Task to complete ::
Your answer should be the complete data, copied exactly.

========================================================================

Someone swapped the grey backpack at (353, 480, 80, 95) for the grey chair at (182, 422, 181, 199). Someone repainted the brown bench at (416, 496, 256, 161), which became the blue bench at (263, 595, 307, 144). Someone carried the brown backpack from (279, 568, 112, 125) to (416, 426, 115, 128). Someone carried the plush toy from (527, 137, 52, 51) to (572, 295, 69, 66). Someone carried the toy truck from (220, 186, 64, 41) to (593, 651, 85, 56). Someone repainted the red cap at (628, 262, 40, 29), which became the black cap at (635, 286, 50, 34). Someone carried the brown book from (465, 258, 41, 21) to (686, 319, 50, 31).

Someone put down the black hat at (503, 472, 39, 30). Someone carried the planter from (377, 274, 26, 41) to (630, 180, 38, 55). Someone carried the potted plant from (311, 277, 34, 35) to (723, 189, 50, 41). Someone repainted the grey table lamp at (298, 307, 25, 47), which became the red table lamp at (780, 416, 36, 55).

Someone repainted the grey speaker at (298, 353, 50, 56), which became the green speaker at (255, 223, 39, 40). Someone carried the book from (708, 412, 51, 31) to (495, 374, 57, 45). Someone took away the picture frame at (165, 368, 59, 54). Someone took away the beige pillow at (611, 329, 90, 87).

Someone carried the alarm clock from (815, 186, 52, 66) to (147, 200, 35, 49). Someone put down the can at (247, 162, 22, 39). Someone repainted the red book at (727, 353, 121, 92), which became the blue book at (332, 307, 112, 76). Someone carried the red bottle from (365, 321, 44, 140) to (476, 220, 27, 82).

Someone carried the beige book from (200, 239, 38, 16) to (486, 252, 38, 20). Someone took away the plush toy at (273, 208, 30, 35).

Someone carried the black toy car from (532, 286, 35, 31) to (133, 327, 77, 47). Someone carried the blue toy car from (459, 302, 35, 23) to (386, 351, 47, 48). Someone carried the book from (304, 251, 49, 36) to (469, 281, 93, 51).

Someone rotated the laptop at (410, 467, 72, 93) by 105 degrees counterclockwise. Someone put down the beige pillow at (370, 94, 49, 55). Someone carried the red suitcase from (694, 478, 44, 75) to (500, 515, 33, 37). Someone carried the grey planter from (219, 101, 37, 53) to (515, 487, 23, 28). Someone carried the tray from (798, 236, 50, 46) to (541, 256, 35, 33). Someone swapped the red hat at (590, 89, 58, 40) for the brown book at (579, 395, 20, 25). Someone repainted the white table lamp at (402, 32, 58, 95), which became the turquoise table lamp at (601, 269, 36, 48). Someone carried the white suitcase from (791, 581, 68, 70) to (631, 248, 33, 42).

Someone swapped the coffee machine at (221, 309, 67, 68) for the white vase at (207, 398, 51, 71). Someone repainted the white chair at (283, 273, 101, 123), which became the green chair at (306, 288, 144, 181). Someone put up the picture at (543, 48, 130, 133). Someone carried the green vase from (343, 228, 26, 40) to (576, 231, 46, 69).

========================================================================

Expected answer ::
Someone swapped the grey backpack at (353, 480, 80, 95) for the grey chair at (182, 422, 181, 199). Someone repainted the brown bench at (416, 496, 256, 161), which became the blue bench at (263, 595, 307, 144). Someone carried the brown backpack from (279, 568, 112, 125) to (416, 426, 115, 128). Someone carried the plush toy from (527, 137, 52, 51) to (572, 295, 69, 66). Someone carried the toy truck from (220, 186, 64, 41) to (593, 651, 85, 56). Someone repainted the red cap at (628, 262, 40, 29), which became the black cap at (635, 286, 50, 34). Someone carried the brown book from (465, 258, 41, 21) to (686, 319, 50, 31).

Someone put down the black hat at (503, 472, 39, 30). Someone carried the planter from (377, 274, 26, 41) to (630, 180, 38, 55). Someone carried the potted plant from (311, 277, 34, 35) to (723, 189, 50, 41). Someone repainted the grey table lamp at (298, 307, 25, 47), which became the red table lamp at (780, 416, 36, 55).

Someone repainted the grey speaker at (298, 353, 50, 56), which became the green speaker at (255, 223, 39, 40). Someone carried the book from (708, 412, 51, 31) to (495, 374, 57, 45). Someone took away the picture frame at (165, 368, 59, 54). Someone took away the beige pillow at (611, 329, 90, 87).

Someone carried the alarm clock from (815, 186, 52, 66) to (147, 200, 35, 49). Someone put down the can at (247, 162, 22, 39). Someone repainted the red book at (727, 353, 121, 92), which became the blue book at (332, 307, 112, 76). Someone carried the red bottle from (365, 321, 44, 140) to (476, 220, 27, 82).

Someone carried the beige book from (200, 239, 38, 16) to (486, 252, 38, 20). Someone took away the plush toy at (273, 208, 30, 35).

Someone carried the black toy car from (532, 286, 35, 31) to (133, 327, 77, 47). Someone carried the blue toy car from (459, 302, 35, 23) to (386, 351, 47, 48). Someone carried the book from (304, 251, 49, 36) to (469, 281, 93, 51).

Someone rotated the laptop at (410, 467, 72, 93) by 105 degrees counterclockwise. Someone put down the beige pillow at (370, 94, 49, 55). Someone carried the red suitcase from (694, 478, 44, 75) to (500, 515, 33, 37). Someone carried the grey planter from (219, 101, 37, 53) to (515, 487, 23, 28). Someone carried the tray from (798, 236, 50, 46) to (541, 256, 35, 33). Someone swapped the red hat at (590, 89, 58, 40) for the brown book at (579, 395, 20, 25). Someone repainted the white table lamp at (402, 32, 58, 95), which became the turquoise table lamp at (601, 269, 36, 48). Someone carried the white suitcase from (791, 581, 68, 70) to (631, 248, 33, 42).

Someone swapped the coffee machine at (221, 309, 67, 68) for the white vase at (207, 398, 51, 71). Someone repainted the white chair at (283, 273, 101, 123), which became the green chair at (306, 288, 144, 181). Someone put up the picture at (543, 48, 130, 133). Someone carried the green vase from (343, 228, 26, 40) to (576, 231, 46, 69).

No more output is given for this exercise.